This report examines how cash benefits, employment-oriented measures and public services affect the living conditions and developmental opportunities of children in families with persistent low income. The analyses are based on extensive register data from SSB, combined with econometric methods to isolate the effects of the measures. For parents, we mainly study labour market participation, working hours and receipt of public benefits. For children, we focus primarily on school performance but also analyse contact with the child welfare services and longer-term outcomes such as income, education and employment in adulthood. Although these outcomes are central, they do not cover all aspects of children's and parents' welfare. The results moreover apply to the individuals, periods and contexts included in the analyses, and must be interpreted considering these limitations.

Limited effects of direct cash benefits

We analyse three schemes primarily intended to strengthen families' incomes directly: child benefit, housing benefit and social assistance. Child benefit is a universal benefit, but accounts for a relatively larger share of disposable income for low-income families. The increase in the age limit from 16 to 18 years in 2000 provides indications of higher completion rates in upper secondary education and reduced use of social assistance in the municipalities, but the findings are uncertain. Housing benefit mainly reaches families with complex living-condition challenges, characterised by low earned income, low rates of home ownership, more children, more single parents and a higher share with an immigrant background. Increased rates following the municipal mergers in 2020 led to lower use of social assistance but produced no measurable effects on labour supply. Applicants for social assistance generally have weak labour market attachment and low incomes, and the benefit is primarily used to stabilise everyday household finances. We find no clear effects on parents' labour market attachment, children's school results or contact with the child welfare services, although the uncertainty in the estimates does not rule out moderate effects. Overall, the benefits appear to stabilise households' finances, while there is also a degree of substitution between schemes: increased support from one benefit may be followed by reduced support from others.

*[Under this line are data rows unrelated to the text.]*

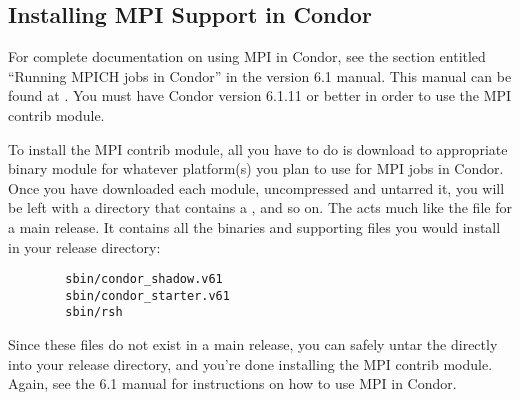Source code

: \subsection{\label{sec:Install-MPI-Condor}
Installing MPI Support in Condor} 


For complete documentation on using MPI in Condor, see the section
entitled ``Running MPICH jobs in Condor'' in the version 6.1 manual.
This manual can be found at
.
You must have Condor version 6.1.11 or better in order to use the MPI
contrib module.  

To install the MPI contrib module, all you have to do is download
to appropriate binary module for whatever platform(s) you plan to use
for MPI jobs in Condor.
Once you have downloaded each module, uncompressed and untarred it, you
will be left with a directory that contains a ,
 and so on.
The  acts much like the  file for a
main release. 
It contains all the binaries and supporting files you would install in
your release directory:
\begin{verbatim}
        sbin/condor_shadow.v61
        sbin/condor_starter.v61
        sbin/rsh
\end{verbatim}

Since these files do not exist in a main release, you can safely untar
the  directly into your release directory, and you're
done installing the MPI contrib module.
Again, see the 6.1 manual for instructions on how to use MPI in
Condor.

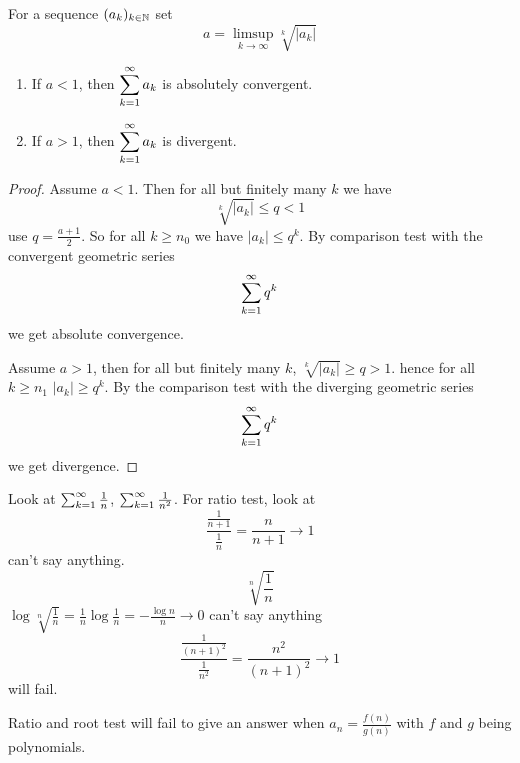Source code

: \documentclass[10pt, a4paper]{article}
\newcommand{\dseq}[2][n]{(#2_#1)_{#1 \in \N}}
\begin{document}
\begin{theorem}
    For a sequence $\dseq[k]{a}$ set
    \[
    a = \limsup_{k \rightarrow \infty}\sqrt[k]{|a_k|}
    \]
    \begin{enumerate}[label = (\alph*)]
        \item If $a < 1$,
        then $\displaystyle\infsum[k = 1]a_k$ is absolutely convergent.
        \item If $a > 1$,
        then $\displaystyle\infsum[k = 1]a_k$ is divergent.
    \end{enumerate}
    \begin{proof}
        Assume $a < 1$.
        Then for all but finitely many $k$ we have
        \[
        \sqrt[k]{|a_k|} \leq q < 1
        \]
        use $q = \frac{a + 1}{2}$.
        So for all $k \geq n_0$ we have $|a_k| \leq q ^ k$.
        By comparison test with the convergent geometric series
        \[
        \infsum[k = 1]q ^ k
        \]
        we get absolute convergence.

        Assume $a > 1$,
        then for all but finitely many $k$,
        $\sqrt[k]{|a_k|} \geq q > 1$.
        hence for all $k \geq n_1$ $|a_k| \geq q ^ k$.
        By the comparison test with the diverging geometric series
        \[
        \infsum[k = 1]q ^ k
        \]
        we get divergence.
    \end{proof}
\end{theorem}

\begin{example}
    Look at $\infsum\frac{1}{n}$,
    $\infsum\frac{1}{n ^ 2}$.
    For ratio test,
    look at
    \[
    \frac{\frac{1}{n + 1}}{\frac{1}{n}} = \frac{n}{n + 1} \rightarrow 1
    \]
    can't say anything.
    \[
    \sqrt[n]{\frac{1}{n}}
    \]
    $\log\sqrt[n]{\frac{1}{n}} = \frac{1}{n}\log\frac{1}{n} = -\frac{\log n}{n} \rightarrow 0$
    can't say anything
    \[
    \frac{\frac{1}{(n + 1) ^ 2}}{\frac{1}{n ^ 2}} = \frac{n ^ 2}{(n + 1) ^ 2} \rightarrow 1
    \]
    will fail.
\end{example}

Ratio and root test will fail to give an answer when $a_n = \frac{f(n)}{g(n)}$ with $f$ and $g$ being polynomials.
\end{document}
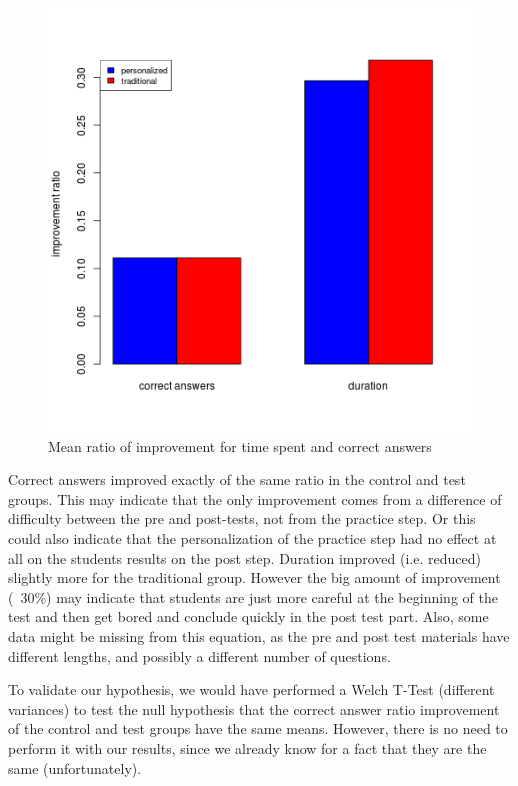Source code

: \documentclass[a4paper,12pt]{article}
\makeatletter
\def\maxwidth{%
  \ifdim\Gin@nat@width>\linewidth
    \linewidth
  \else
    \Gin@nat@width
  \fi
}
\makeatother
\begin{document}
\begin{figure}[H]
\begin{center}
\includegraphics[width=\maxwidth]{improvements.png}
\caption{Mean ratio of improvement for time spent and correct answers}
\label{improvements}
\end{center}
\end{figure}

Correct answers improved exactly of the same ratio in the control and test groups. This may indicate that the only improvement comes from a difference of difficulty between the pre and post-tests, not from the practice step. Or this could also indicate that the personalization of the practice step had no effect at all on the students results on the post step.
Duration improved (i.e. reduced) slightly more for the traditional group. However the big amount of improvement (~30\%) may indicate that students are just more careful at the beginning of the test and then get bored and conclude quickly in the post test part. Also, some data might be missing from this equation, as the pre and post test materials have different lengths, and possibly a different number of questions.

To validate our hypothesis, we would have performed a Welch T-Test (different variances) to test the null hypothesis that the correct answer ratio improvement of the control and test groups have the same means. However, there is no need to perform it with our results, since we already know for a fact that they are the same (unfortunately).
\end{document}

No clear effects of exposure to the Qualification Programme

The Qualification Programme (KVP) combines an activity requirement with a relatively generous benefit for people over the age of 18 who need support to enter employment. The programme may include employment-oriented measures, training, individual follow-up and guidance, and is tailored to each participant's needs. Using an event-study approach based on the municipal-level rollout in 2008–2010, we find indications of a positive effect on children's school performance, particularly when children are exposed at an early age. The effect appears to be linked to increased income and financial stability in the family, and we also find lower receipt of social assistance and somewhat stronger labour market attachment among the parents. The findings are nevertheless uncertain, and KVP was introduced as part of a broader welfare reform, which makes it difficult to isolate the effect of the programme itself.

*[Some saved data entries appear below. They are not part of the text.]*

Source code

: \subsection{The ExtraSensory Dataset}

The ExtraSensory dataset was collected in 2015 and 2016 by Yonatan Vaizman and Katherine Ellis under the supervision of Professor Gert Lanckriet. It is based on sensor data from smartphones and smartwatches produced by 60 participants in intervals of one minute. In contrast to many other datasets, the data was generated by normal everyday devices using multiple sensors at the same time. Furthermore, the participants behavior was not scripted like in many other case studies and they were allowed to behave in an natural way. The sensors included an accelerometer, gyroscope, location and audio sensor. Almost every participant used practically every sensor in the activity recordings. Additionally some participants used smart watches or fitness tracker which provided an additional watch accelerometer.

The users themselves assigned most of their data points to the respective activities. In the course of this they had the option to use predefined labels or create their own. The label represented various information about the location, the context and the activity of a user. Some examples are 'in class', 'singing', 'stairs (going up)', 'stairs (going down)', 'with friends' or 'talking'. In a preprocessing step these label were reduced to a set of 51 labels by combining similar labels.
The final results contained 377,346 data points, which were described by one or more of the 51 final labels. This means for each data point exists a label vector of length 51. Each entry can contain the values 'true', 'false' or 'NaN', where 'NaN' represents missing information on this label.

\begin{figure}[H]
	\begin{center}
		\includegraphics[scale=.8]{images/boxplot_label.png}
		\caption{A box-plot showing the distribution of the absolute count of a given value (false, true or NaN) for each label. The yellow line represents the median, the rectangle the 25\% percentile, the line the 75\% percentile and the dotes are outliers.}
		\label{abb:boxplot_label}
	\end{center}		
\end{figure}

Increased participation in kindergarten may require measures other than reduced prices

Norway has three national schemes that reduce parental payment: a maximum price, income-graded parental payment and free core hours. These are an important reason for the high rate of kindergarten attendance in Norway. Nevertheless, our analyses show, for the first time at the national level, that families who do not use kindergarten generally have lower income, wealth and education, and are more often single parents, recipients of social assistance or have an immigrant background. We find the lowest participation rates among the 10 per cent poorest households – precisely the group that the reduction schemes are aimed at. Finances are thus not the only barrier; language, trust in the service, access to information, cultural norms and practical factors such as application processes and admission rules also play a role. There is therefore a need for measures beyond price reductions, such as targeted information, early recruitment and closer cooperation between NAV, public health clinics, child welfare services, schools and kindergartens.

Close follow-up in upper secondary education may be important

Many young people who are not in employment or education lack completed upper secondary education. We evaluate two measures for closer follow-up: NAV advisers in upper secondary education and social work advisers from the municipalities placed in upper secondary schools in Østfold. Both show consistently positive effects on the likelihood of completing upper secondary education, although the uncertainty is considerable. Social work advisers have a clear positive effect once the role has been established at the school for some time. We do not, however, find signs of a lasting reduction in inactivity in adulthood. Closer follow-up may thus increase completion rates without this necessarily leading to stronger attachment to work or education later on – for some pupils, completed upper secondary education is not sufficient to secure stable participation in working life.